Teks Bacaan:
Minggu, 16 Juli 2017

Berakhirnya Akad Rahn (Gadai) di tinjau dari sisi syariah


Menurut ketentuan syariat bahwa apabila masa yang telah diperjanjiakan untuk pembayaran utang telah terlewati maka pihak pemberi gadai berkewajiban untuk membayar hutangnya, namun jika seandainya pihak penerima gadai tidak punya kemauan untuk mengembalikan pinjamannya hendaklah ia memberikan izin kepada pemegang gadai untuk menjual barang gadaiannya, dan seandainya izin ini tidak diberikan oleh pemberi gadai maka pihak penerima gadai dapat meminta pertolongan hakim untuk memaksa pihak pemberi gadai untuk melunasi hutangnya atau memberikan izin kepada penerima gadai untuk menjual barang gadaian tersebut.
Apabila pemegang gdaia telah menjual barang gadaian tersebut dan ternyata terdapat kelebihan uang dari yang seharusnya dibayar oleh pihak pemberi gadai, maka kelebihan uang tersebut harus diberikan kepada pihak pemberi gadai. Sebaliknya sekalipun barang gadaian telah dijual dan ternyata belum dapat melunasi hutang pihak pemberi gadai, maka pihak penerima gadai masih mempunyai kewajiban untuk membayar kekurangannya tersebut.

Butir dari sumber data:
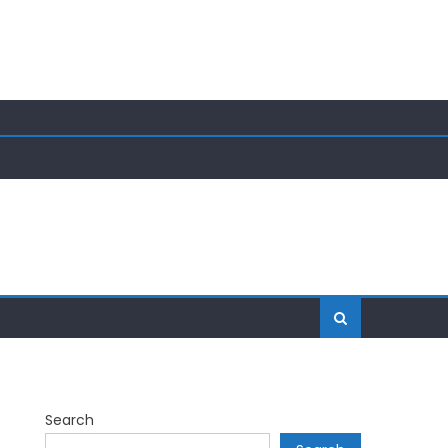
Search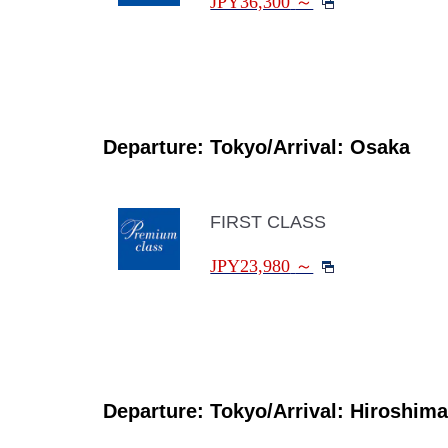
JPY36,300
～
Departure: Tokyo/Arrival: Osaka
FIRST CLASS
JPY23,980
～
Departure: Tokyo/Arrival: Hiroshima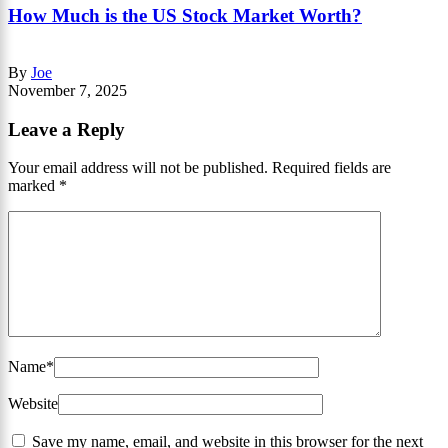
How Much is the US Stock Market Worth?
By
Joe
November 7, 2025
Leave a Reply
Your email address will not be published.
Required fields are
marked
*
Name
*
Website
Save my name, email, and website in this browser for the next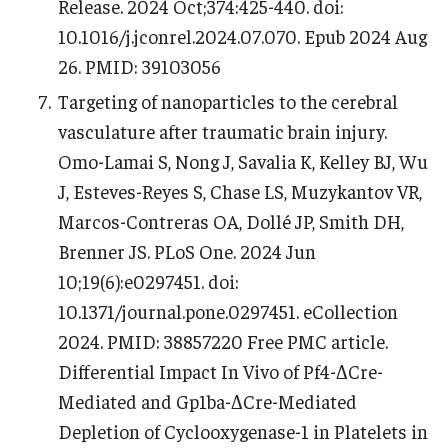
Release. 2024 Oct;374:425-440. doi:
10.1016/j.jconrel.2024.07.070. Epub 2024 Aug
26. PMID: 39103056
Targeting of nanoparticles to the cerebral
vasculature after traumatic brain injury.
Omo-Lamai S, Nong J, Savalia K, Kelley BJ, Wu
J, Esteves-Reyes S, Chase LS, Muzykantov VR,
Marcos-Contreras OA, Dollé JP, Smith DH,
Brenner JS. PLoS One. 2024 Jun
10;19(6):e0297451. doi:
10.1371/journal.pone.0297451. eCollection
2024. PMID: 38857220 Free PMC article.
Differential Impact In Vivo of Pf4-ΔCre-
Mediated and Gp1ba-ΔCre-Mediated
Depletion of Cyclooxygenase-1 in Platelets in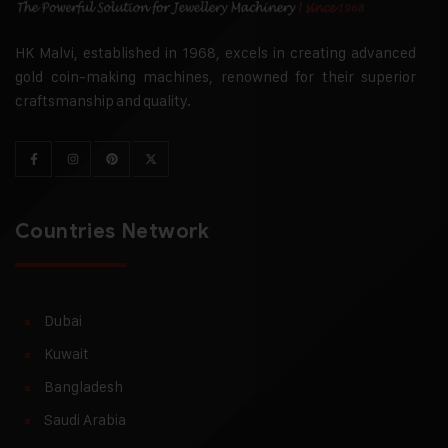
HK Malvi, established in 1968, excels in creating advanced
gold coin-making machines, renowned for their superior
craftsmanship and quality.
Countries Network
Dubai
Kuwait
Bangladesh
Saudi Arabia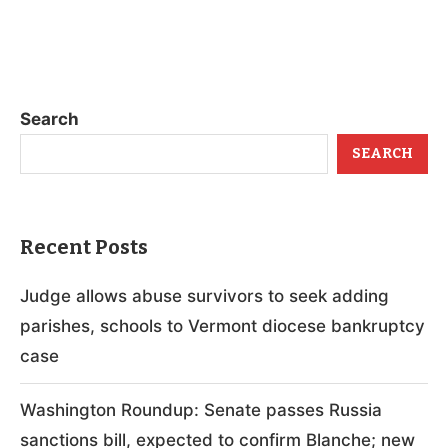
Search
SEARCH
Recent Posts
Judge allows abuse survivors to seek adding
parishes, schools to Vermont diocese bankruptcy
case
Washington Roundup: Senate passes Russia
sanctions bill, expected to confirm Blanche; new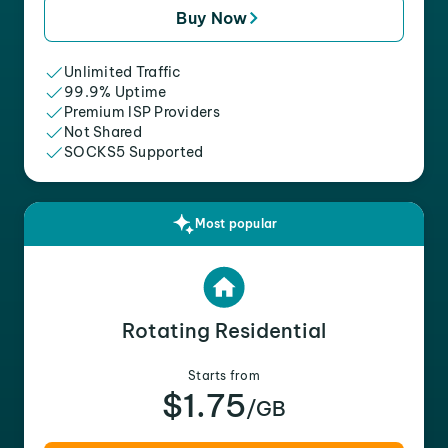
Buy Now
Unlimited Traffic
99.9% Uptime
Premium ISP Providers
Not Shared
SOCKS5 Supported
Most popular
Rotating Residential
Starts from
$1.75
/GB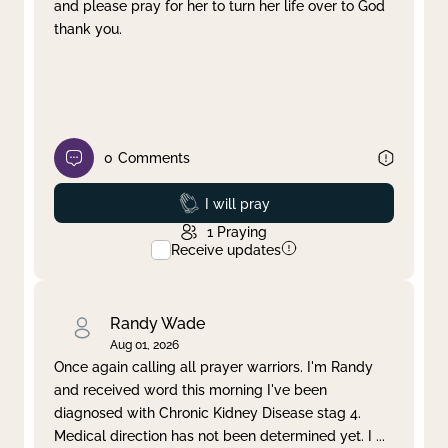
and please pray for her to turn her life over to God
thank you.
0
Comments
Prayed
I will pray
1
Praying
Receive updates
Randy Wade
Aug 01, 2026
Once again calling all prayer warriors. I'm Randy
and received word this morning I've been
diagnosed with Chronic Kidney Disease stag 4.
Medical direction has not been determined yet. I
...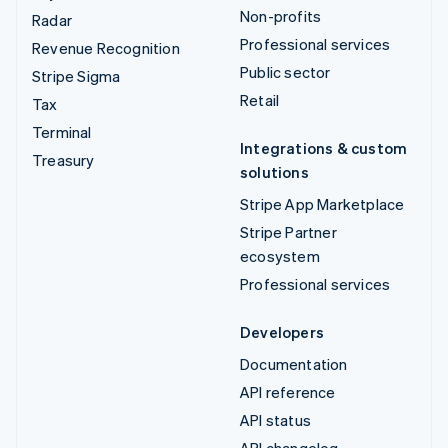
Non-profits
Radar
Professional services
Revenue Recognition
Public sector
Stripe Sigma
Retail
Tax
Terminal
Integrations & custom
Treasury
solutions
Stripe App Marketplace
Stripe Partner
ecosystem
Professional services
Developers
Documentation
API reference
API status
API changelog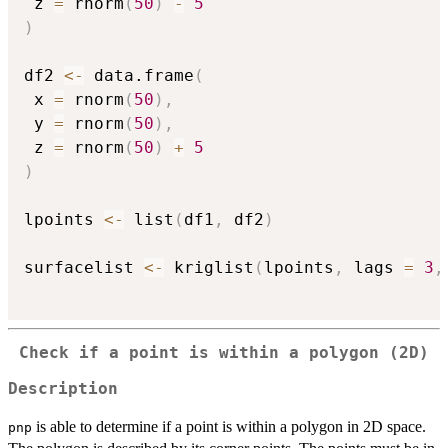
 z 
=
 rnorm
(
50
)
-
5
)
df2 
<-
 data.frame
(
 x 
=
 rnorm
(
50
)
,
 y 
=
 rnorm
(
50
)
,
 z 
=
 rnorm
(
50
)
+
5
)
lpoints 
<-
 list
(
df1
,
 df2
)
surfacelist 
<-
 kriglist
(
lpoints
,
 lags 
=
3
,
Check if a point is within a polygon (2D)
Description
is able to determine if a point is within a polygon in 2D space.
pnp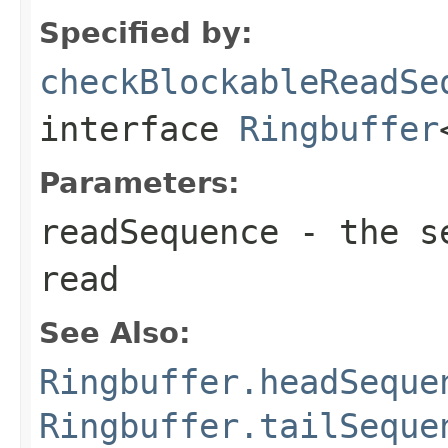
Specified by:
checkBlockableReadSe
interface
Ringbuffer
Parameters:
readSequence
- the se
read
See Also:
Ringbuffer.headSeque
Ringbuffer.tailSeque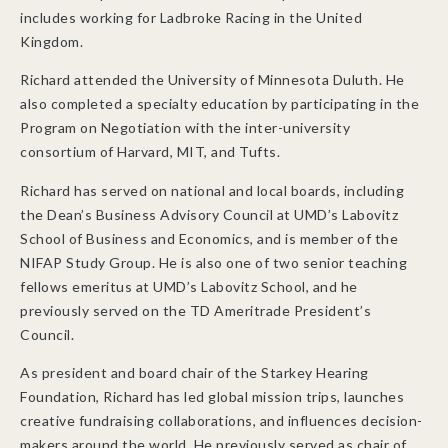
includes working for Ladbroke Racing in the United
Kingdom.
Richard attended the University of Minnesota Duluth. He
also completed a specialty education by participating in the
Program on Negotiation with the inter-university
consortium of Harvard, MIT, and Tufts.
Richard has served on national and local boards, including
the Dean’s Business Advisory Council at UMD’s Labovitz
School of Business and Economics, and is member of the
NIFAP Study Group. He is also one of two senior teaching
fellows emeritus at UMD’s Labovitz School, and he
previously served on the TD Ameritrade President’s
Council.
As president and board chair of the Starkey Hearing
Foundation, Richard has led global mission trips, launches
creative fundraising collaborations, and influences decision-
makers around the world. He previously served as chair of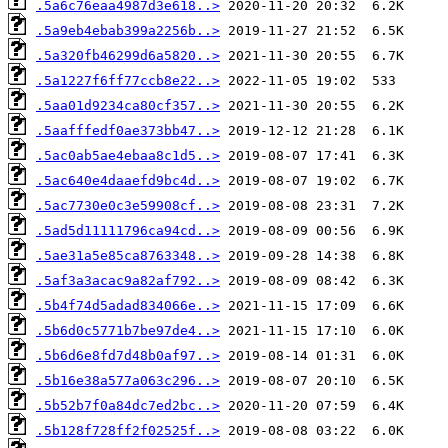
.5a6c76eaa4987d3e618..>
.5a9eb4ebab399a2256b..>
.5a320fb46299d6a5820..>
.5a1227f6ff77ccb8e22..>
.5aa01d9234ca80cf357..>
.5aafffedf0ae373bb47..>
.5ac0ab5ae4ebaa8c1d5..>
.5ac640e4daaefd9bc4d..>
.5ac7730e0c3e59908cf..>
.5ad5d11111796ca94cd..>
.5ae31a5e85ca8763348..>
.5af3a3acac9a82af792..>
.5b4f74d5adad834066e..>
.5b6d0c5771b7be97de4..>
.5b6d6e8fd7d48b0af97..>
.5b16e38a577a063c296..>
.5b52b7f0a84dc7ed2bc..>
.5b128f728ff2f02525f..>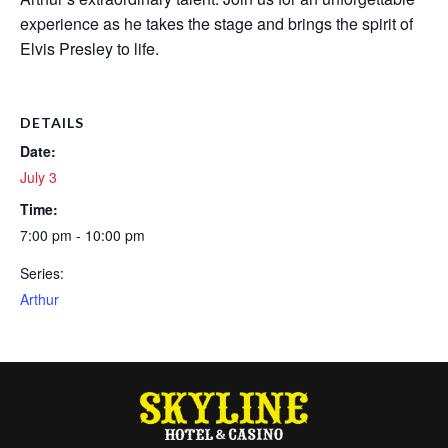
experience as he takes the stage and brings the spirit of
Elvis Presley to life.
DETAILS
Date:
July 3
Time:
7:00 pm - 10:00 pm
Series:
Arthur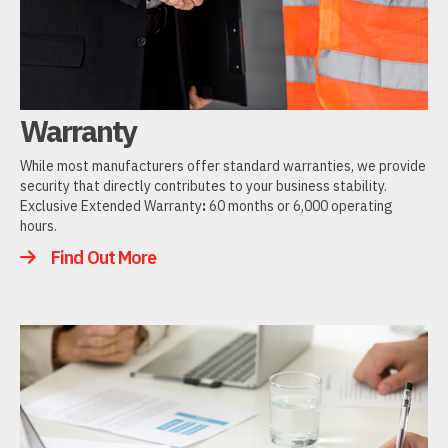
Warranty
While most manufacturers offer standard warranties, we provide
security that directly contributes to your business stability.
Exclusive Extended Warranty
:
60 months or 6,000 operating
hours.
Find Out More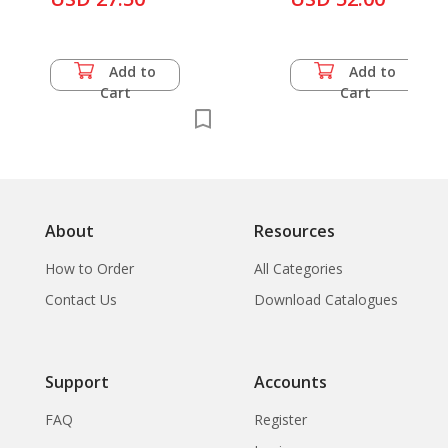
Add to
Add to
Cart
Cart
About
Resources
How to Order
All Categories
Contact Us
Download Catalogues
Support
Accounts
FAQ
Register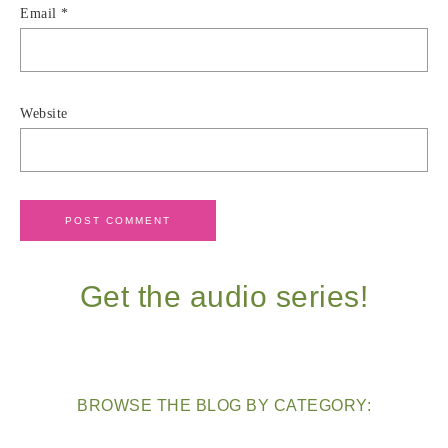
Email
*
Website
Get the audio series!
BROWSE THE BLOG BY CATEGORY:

Tugas Anda: Salin persis bagian teks tentang akad rahn, mulai dari "Berakhirnya Akad Rahn" sampai "barang gadaian tersebut.". Catatan di atas merupakan bahan tersendiri yang terpisah dari teks.

Jawaban Tertulis:
Berakhirnya Akad Rahn (Gadai) di tinjau dari sisi syariah


Menurut ketentuan syariat bahwa apabila masa yang telah diperjanjiakan untuk pembayaran utang telah terlewati maka pihak pemberi gadai berkewajiban untuk membayar hutangnya, namun jika seandainya pihak penerima gadai tidak punya kemauan untuk mengembalikan pinjamannya hendaklah ia memberikan izin kepada pemegang gadai untuk menjual barang gadaiannya, dan seandainya izin ini tidak diberikan oleh pemberi gadai maka pihak penerima gadai dapat meminta pertolongan hakim untuk memaksa pihak pemberi gadai untuk melunasi hutangnya atau memberikan izin kepada penerima gadai untuk menjual barang gadaian tersebut.